■ Try it:
Please work out how many lines in the data below contain "Statistics", and reply with that number alone.

Pictures paired with source code:
+ + +
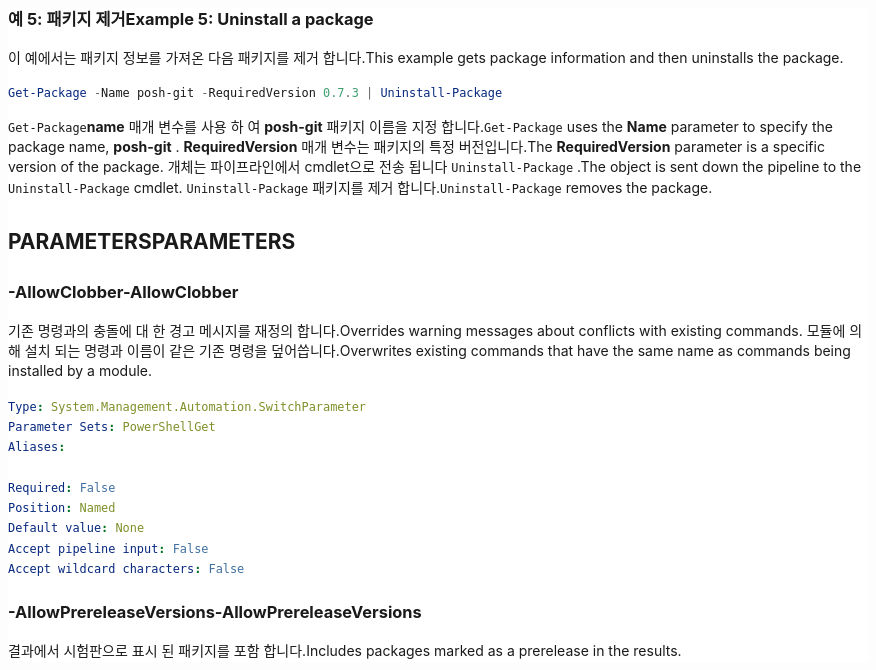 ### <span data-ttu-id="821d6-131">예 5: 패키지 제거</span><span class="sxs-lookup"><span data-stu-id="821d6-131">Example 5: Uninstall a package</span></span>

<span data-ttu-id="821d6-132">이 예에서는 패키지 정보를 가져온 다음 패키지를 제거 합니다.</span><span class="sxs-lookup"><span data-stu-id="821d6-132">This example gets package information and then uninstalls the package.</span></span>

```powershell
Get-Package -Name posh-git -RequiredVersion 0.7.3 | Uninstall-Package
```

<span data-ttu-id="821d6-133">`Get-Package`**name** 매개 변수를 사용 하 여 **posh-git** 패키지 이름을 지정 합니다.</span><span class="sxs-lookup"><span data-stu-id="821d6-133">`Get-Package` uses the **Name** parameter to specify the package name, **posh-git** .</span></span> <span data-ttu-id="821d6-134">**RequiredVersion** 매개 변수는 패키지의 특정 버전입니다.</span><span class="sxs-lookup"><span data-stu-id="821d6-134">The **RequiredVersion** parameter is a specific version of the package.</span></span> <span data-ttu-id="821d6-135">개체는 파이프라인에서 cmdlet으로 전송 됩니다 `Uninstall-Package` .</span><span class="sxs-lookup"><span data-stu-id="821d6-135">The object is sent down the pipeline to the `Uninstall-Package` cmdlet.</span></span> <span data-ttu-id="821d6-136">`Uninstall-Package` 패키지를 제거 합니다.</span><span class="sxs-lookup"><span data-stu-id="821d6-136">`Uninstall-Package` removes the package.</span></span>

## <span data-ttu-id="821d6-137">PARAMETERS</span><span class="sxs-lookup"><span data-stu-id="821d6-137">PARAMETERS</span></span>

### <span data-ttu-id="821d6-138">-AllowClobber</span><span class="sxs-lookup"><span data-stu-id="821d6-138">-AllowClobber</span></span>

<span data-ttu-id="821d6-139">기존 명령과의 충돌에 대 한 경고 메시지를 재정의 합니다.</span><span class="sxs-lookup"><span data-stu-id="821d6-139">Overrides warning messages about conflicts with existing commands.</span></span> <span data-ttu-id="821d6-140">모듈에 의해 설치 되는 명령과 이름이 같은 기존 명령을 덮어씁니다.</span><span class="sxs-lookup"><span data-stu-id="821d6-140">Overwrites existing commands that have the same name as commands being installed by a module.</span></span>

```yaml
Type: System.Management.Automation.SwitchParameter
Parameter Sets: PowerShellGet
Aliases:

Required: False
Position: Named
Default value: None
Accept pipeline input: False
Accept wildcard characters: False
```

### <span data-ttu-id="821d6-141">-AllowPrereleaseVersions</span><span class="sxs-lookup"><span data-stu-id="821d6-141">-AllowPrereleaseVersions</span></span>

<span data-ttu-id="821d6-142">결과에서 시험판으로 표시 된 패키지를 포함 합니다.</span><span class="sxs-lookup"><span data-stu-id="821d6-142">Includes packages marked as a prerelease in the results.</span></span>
+ + +
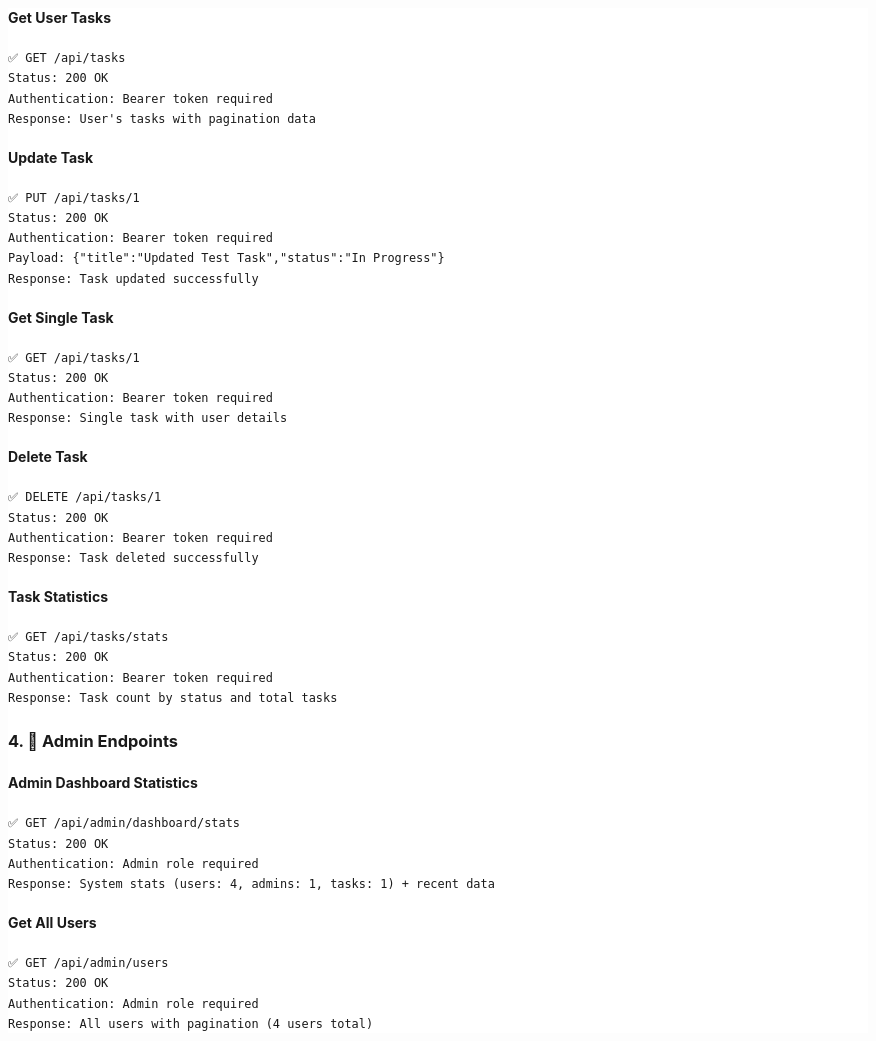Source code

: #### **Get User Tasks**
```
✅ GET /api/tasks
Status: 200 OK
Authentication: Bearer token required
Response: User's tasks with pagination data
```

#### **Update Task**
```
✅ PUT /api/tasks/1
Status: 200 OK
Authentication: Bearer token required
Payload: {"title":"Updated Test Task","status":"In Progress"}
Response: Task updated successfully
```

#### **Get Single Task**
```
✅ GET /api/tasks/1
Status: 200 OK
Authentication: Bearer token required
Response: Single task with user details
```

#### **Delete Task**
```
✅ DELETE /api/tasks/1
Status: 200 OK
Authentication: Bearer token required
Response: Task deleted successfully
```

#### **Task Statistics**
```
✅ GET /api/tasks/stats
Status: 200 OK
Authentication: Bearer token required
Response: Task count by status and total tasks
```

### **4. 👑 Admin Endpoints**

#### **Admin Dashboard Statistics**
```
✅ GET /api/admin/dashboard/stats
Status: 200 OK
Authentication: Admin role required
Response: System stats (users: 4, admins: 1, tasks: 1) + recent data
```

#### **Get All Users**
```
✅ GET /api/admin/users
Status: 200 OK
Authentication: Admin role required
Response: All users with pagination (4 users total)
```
+ + +
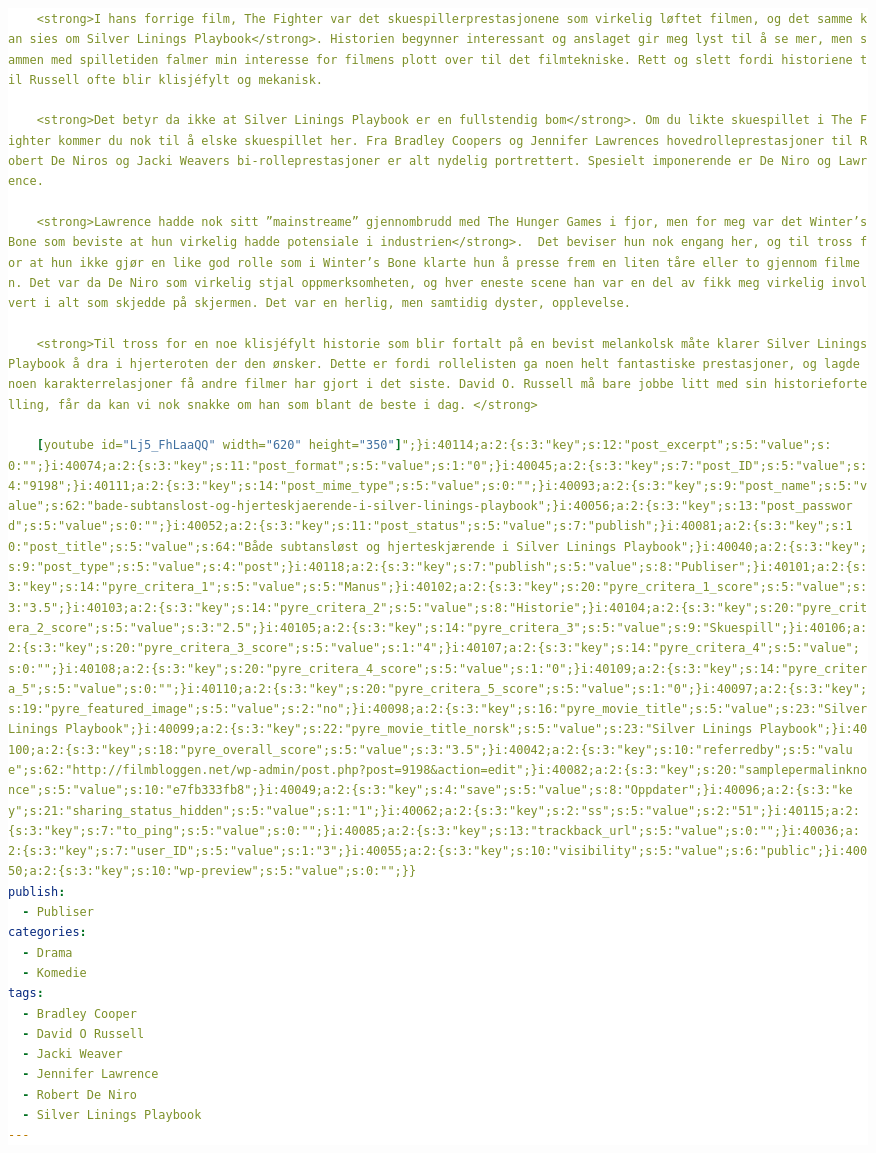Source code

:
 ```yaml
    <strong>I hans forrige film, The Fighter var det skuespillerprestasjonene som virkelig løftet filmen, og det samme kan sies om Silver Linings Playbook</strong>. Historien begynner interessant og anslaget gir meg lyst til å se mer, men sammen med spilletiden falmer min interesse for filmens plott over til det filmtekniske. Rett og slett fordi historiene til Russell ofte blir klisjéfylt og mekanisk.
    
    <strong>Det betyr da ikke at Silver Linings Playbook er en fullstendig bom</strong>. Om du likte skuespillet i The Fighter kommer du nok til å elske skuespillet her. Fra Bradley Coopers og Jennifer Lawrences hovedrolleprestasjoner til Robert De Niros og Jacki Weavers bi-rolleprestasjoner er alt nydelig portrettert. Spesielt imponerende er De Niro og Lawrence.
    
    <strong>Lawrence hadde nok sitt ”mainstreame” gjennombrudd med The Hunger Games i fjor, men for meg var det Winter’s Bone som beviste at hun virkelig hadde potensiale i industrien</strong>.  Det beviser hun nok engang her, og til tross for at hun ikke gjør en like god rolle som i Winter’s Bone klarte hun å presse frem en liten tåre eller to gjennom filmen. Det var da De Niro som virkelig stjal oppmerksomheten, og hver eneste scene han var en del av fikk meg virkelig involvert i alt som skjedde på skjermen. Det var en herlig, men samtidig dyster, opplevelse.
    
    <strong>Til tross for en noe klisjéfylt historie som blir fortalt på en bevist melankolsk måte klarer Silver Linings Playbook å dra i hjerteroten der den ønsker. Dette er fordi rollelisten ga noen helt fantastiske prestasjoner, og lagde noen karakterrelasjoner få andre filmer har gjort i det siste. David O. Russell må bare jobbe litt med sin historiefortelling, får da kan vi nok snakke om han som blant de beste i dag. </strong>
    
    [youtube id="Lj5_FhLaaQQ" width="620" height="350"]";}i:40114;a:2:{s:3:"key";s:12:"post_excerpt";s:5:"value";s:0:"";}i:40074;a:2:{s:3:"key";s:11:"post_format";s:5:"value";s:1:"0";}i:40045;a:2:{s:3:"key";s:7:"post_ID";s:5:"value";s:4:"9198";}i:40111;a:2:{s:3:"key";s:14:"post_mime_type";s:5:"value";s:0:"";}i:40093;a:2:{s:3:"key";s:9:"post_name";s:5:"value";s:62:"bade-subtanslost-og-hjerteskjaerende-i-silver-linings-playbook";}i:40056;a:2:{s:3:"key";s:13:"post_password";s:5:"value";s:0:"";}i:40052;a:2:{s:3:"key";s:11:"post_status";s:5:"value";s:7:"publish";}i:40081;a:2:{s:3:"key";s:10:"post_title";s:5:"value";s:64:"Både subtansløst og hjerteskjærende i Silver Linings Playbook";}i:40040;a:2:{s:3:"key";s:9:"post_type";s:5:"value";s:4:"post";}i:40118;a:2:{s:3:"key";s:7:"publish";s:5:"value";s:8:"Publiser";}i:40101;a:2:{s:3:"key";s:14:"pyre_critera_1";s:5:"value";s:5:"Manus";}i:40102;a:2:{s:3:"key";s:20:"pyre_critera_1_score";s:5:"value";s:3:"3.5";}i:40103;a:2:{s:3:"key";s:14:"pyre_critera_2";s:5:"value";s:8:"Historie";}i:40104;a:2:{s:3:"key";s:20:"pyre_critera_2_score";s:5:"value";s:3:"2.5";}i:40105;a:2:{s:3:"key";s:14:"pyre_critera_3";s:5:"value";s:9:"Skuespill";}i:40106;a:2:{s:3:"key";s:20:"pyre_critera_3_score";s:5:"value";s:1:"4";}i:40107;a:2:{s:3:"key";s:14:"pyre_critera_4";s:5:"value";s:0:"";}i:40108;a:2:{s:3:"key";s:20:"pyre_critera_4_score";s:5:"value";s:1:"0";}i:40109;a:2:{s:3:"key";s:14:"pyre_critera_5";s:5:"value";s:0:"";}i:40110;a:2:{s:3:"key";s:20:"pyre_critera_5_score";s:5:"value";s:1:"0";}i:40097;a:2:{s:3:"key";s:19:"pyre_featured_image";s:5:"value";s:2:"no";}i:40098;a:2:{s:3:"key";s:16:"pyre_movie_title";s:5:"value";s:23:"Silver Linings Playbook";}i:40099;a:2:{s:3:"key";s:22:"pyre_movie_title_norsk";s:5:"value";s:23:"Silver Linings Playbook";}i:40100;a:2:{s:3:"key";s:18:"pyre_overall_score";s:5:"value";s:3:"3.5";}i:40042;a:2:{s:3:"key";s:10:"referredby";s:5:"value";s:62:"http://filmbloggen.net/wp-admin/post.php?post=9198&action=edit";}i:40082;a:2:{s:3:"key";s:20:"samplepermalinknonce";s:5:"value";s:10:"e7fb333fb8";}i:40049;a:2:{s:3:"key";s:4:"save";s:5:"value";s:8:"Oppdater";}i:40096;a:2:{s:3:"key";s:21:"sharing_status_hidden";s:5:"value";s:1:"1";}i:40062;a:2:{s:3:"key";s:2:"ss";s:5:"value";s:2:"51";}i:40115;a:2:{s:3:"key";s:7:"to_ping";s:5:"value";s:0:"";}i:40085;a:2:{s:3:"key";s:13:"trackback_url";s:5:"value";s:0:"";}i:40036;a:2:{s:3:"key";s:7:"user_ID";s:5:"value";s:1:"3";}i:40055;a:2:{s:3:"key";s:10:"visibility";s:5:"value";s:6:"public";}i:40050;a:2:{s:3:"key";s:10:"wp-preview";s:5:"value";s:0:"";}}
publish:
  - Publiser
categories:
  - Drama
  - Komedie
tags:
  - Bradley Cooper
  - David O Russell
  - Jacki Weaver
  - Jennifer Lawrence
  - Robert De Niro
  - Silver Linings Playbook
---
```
+ + +
■ Solution to this problem:
2